Brexit: Gold Plating, Court decisions and the European Convention on Human Rights
The dust is finally beginning to settle following the EU referendum (at least for the UK voters, if not for the major political parties). Employment law will face unprecedented change in the coming years and I am going to focus on three legal issues which have, so far, not hit the headlines, explaining how they fit into the process of exiting the EU.
This is a term which we will be hearing a lot about over the next few months and years, particularly in relation to employment law. Essentially, it describes the situation where an EU directive has been given extra strength when incorporated into domestic law because the UK government has gone beyond the original policy goals of the EU law. The reason that this is so important now is that it is very unlikely that we will see the rights provided to employees in this context being withdrawn or diminished. Whilst some employment law brought in through EU legislation may face this fate (e.g. working more than 48 hours requiring an opt-out), a government may struggle to find support in pulling back additional rights the UK itself has conferred upon its workers.
A good example of gold plating is contained within the Working Time Regulations 1998. The EU Directive provided workers with a right to a minimum of 4 weeks’ holiday per year. The UK went further when implementing this, increasing it to 5.6 weeks.
What will be the status of decisions of the Court of Justice of the European Union?
The Court of Justice of the European Union (CJEU) (formerly the ECJ) has long shaped the legal system of our country, particularly in reference to the development of employment law. At present, the decisions are still “good law” and may continue to be so following an exit, depending on how the European Communities Act 1972 is repealed. However, the UK Courts and Tribunals, following an actual final exit, will no longer be entitled or obliged to refer matters to the CJEU. There will be a period of uncertainty to follow should the UK not be bound by these decisions.
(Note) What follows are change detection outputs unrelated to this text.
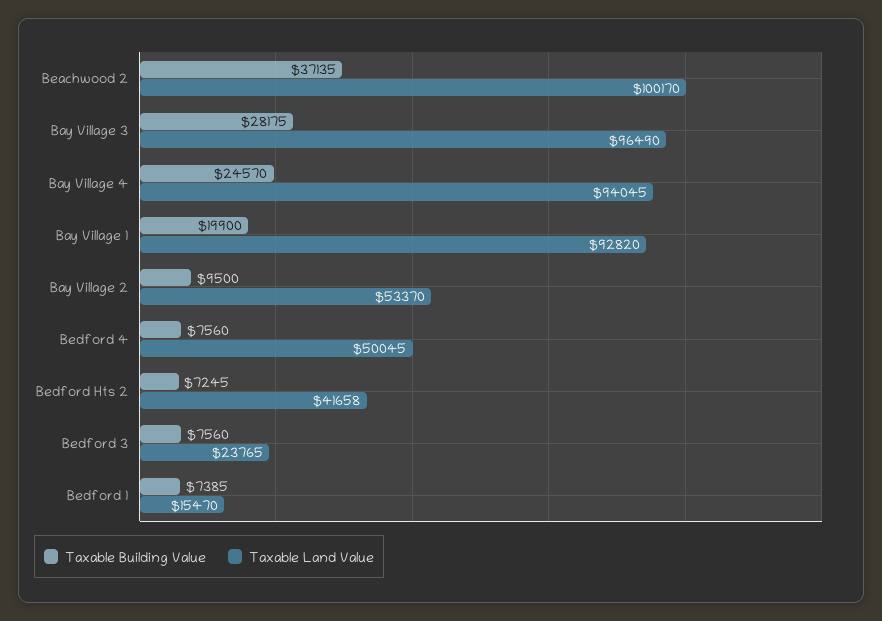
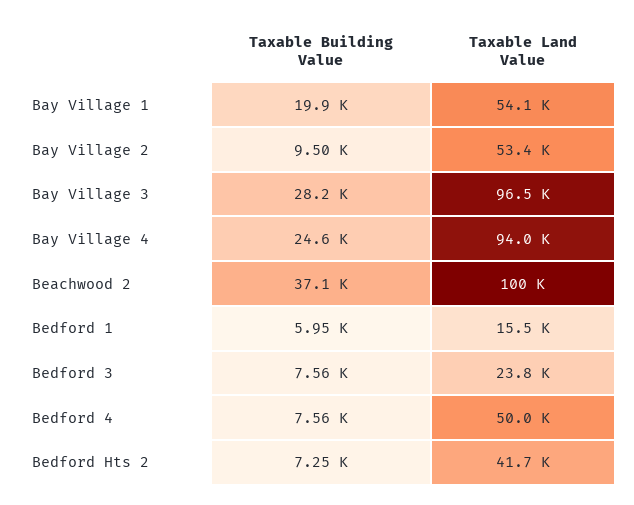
  {
    "Taxable Building Value": {
      "Beachwood 2": 37135,
      "Bay Village 3": 28175,
      "Bay Village 4": 24570,
      "Bay Village 1": 19900,
      "Bay Village 2": 9500,
      "Bedford 4": 7560,
      "Bedford Hts 2": 7245,
      "Bedford 3": 7560,
-     "Bedford 1": 7385
+     "Bedford 1": 5950
    },
    "Taxable Land Value": {
      "Beachwood 2": 100170,
      "Bay Village 3": 96490,
      "Bay Village 4": 94045,
-     "Bay Village 1": 92820,
+     "Bay Village 1": 54100,
      "Bay Village 2": 53370,
      "Bedford 4": 50045,
      "Bedford Hts 2": 41658,
      "Bedford 3": 23765,
      "Bedford 1": 15470
    }
  }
The recent Employment Appeal Tribunal decision of Lock v British Gas Trading Ltd Holiday pay is an excellent example. Here, the relationship between holiday pay and commission for workers where commission was part of their regular pay was referred for clarification.
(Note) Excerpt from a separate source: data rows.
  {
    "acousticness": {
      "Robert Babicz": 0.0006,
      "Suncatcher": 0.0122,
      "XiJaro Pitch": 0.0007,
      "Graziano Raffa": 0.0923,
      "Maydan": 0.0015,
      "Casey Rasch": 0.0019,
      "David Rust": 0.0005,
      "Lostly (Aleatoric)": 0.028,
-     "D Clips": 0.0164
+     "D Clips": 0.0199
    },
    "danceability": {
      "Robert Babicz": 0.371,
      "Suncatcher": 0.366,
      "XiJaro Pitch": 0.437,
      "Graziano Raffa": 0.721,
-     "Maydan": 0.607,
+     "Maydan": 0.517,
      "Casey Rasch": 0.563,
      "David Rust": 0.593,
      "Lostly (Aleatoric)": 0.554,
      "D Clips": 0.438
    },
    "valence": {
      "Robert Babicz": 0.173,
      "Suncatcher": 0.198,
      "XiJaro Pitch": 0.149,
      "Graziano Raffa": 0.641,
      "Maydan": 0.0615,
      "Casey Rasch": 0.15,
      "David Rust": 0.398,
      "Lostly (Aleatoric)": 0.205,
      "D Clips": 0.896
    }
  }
We are still very much a member of the Council of Europe (and have been since 1949)
Although a common misconception, the Council of Europe is a separate international institution to the European Union. By way of illustration, members include Russia and Turkey. Although the EU introduced the Charter of Fundamental Rights of the EU following Lisbon, it is by virtue of our membership of the Council of Europe that the vast majority of rights for employees exists. Membership of the Council of Europe is what lead us to enact the Human Rights Act 1998. This text of the European Convention on Human Rights (ECHR) is, arguably, the linchpin of modern employment law. The Human Rights Act states that in so far as possible UK law should be interpreted and given effect to in a way which is compatible with the ECHR. Contained within the ECHR is: the prohibition of slavery and forced labour; the freedom of thought, conscience and religion; the prohibition of discrimination; the right to a fair trial and; the freedom of assembly and association.
The vote on 23 June was in reference to membership of the E.U., not the Council of Europe. A further political decision needs to be taken on whether to leave those rights behind. The European Court of Human Rights has often provided decisions which have led to both progression and controversy – Bărbulescu v Romania at the beginning of the year confirmed that employers were, in some circumstances, entitled to monitor their employees’ personal communication in the workplace.